▶ Objective
Copy each of the following entries line for line, without changing anything.

— start of Supplied information —

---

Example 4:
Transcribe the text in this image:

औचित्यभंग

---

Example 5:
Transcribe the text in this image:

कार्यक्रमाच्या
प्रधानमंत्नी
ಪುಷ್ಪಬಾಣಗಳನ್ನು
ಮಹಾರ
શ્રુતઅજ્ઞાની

— end of Supplied information —

▶ Exercise output
---

Example 4:
Transcribe the text in this image:

औचित्यभंग

---

Example 5:
Transcribe the text in this image:

कार्यक्रमाच्या
प्रधानमंत्नी
ಪುಷ್ಪಬಾಣಗಳನ್ನು
ಮಹಾರ
શ્રુતઅજ્ઞાની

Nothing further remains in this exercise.